Modified CUDA/HIP reduction algorithm by vikaskurapati · Pull Request #62 · SeisSol/Device

vikaskurapati · 2026-02-25T15:31:10Z

Modified CUDA reduction algorithm based on #56. Tested, and benchmarked comparing it with the current implementation on Hopper using Vista's GPU; the average runtime is around 1.5x-6x faster just for the reduction on Hopper. I did not test it with SeisSol, and as reduction is only a small component of SeisSol, I do not anticipate any significant speed-up in SeisSol runs due to this.

The WorkGroupSize, and ItemsPerWorkItem are heuristically picked from benchmarking after running it with different configurations. The results of best configurations are here depending on vector sizes, and data types. I chose currently 1024, 4 on basis of 1e5-1e6 for float -- which are typical time cluster sizes for big problems we use. But if there is a better idea for choosing these, please let me know.

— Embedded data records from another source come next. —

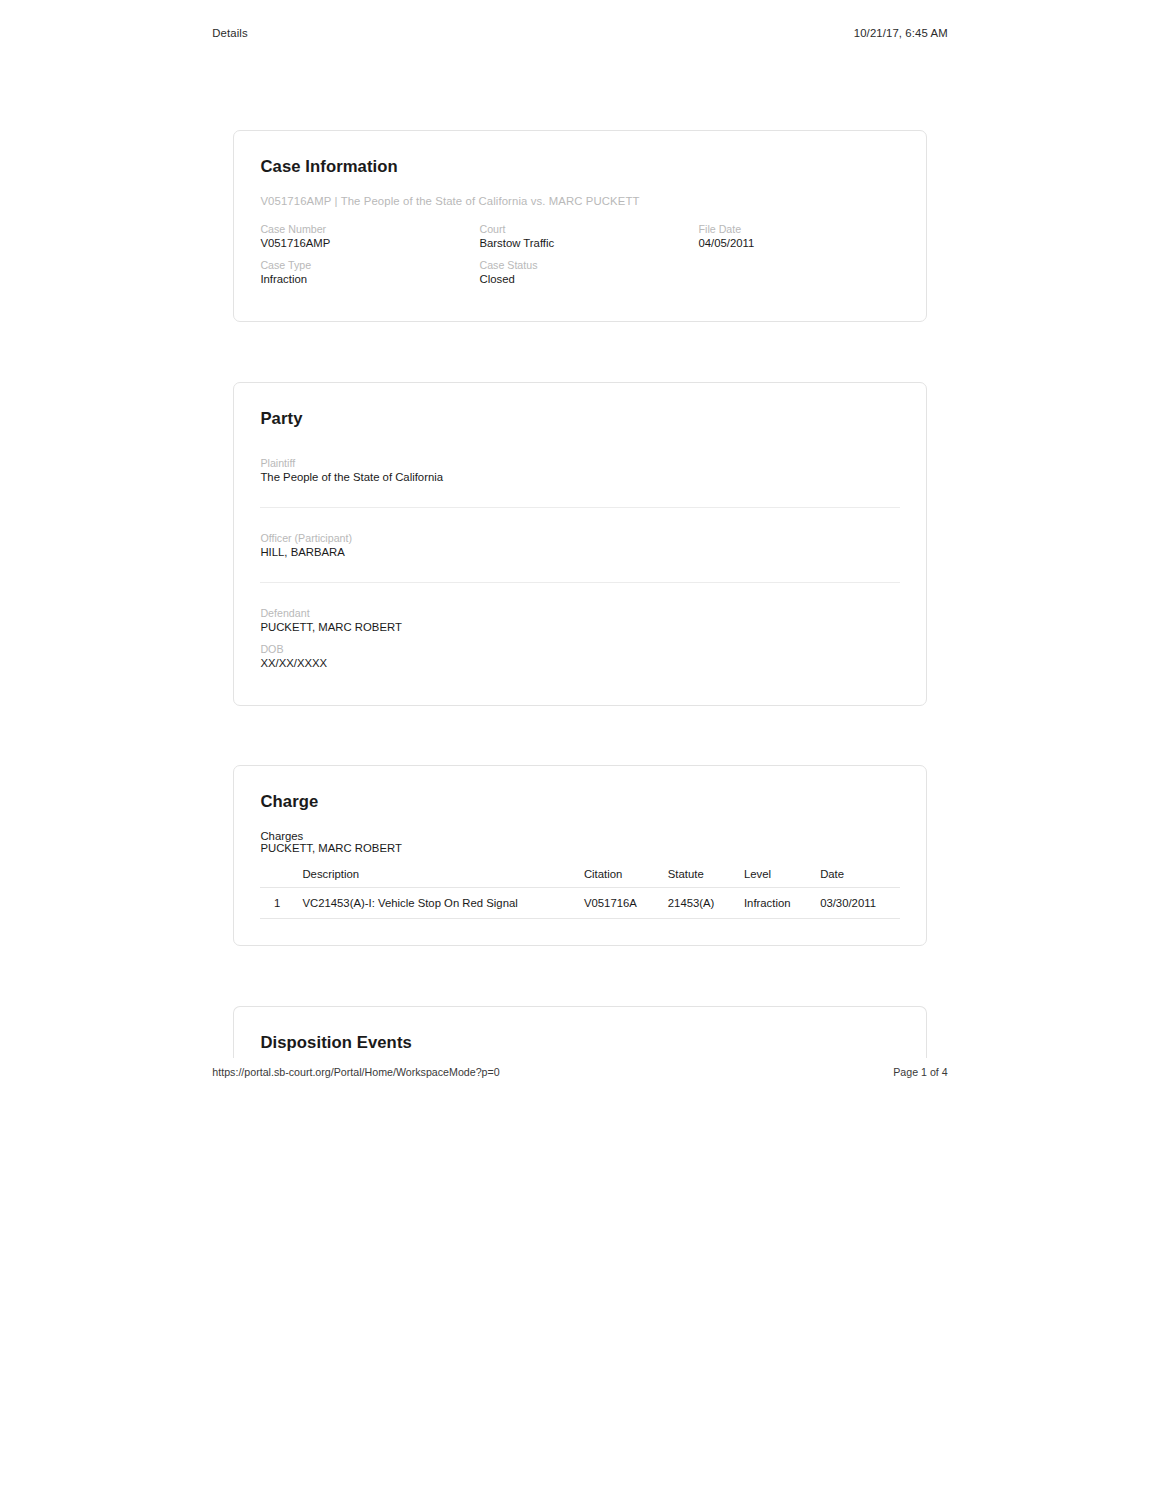Details
10/21/17, 6:45 AM
Case Information
V051716AMP | The People of the State of California vs. MARC PUCKETT
Case Number
V051716AMP
Court
Barstow Traffic
File Date
04/05/2011
Case Type
Infraction
Case Status
Closed
Party
Plaintiff
The People of the State of California
Officer (Participant)
HILL, BARBARA
Defendant
PUCKETT, MARC ROBERT
DOB
XX/XX/XXXX
Charge
Charges
PUCKETT, MARC ROBERT
| | Description | Citation | Statute | Level | Date |
| --- | --- | --- | --- | --- | --- |
| 1 | VC21453(A)-I: Vehicle Stop On Red Signal | V051716A | 21453(A) | Infraction | 03/30/2011 |
Disposition Events
https://portal.sb-court.org/Portal/Home/WorkspaceMode?p=0
Page 1 of 4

=== Benchmark Comparison for Type: float (Time Metric) ===
Vector Size | Old Time (ms) | New Time (ms) | Speedup | Best Config (WG, Items)

1e+00 | 0.0030 | 0.0041 | 0.72x | (512, 8)
1e+01 | 0.0030 | 0.0041 | 0.74x | (128, 4)
1e+02 | 0.0029 | 0.0042 | 0.69x | (128, 4)
1e+03 | 0.0029 | 0.0043 | 0.67x | (256, 4)
1e+04 | 0.0054 | 0.0044 | 1.24x | (256, 8)
1e+05 | 0.0304 | 0.0044 | 6.86x | (1024, 4)
1e+06 | 0.2783 | 0.0048 | 57.49x | (1024, 4)
1e+07 | 3.8529 | 0.0111 | 348.49x | (512, 16)
1e+08 | 46.2797 | 0.1087 | 425.86x | (256, 16)
1e+09 | 461.8960 | 1.0327 | 447.28x | (256, 16)

=== Benchmark Comparison for Type: int (Time Metric) ===
Vector Size | Old Time (ms) | New Time (ms) | Speedup | Best Config (WG, Items)

1e+00 | 0.0030 | 0.0041 | 0.73x | (256, 8)
1e+01 | 0.0029 | 0.0042 | 0.69x | (256, 8)
1e+02 | 0.0029 | 0.0041 | 0.71x | (128, 8)
1e+03 | 0.0030 | 0.0040 | 0.74x | (128, 4)
1e+04 | 0.0054 | 0.0043 | 1.27x | (128, 8)
1e+05 | 0.0307 | 0.0043 | 7.07x | (512, 4)
1e+06 | 0.2807 | 0.0048 | 58.37x | (512, 8)
1e+07 | 3.8434 | 0.0107 | 358.10x | (512, 8)
1e+08 | 46.2018 | 0.1086 | 425.34x | (256, 16)
1e+09 | 461.2680 | 1.0323 | 446.82x | (512, 16)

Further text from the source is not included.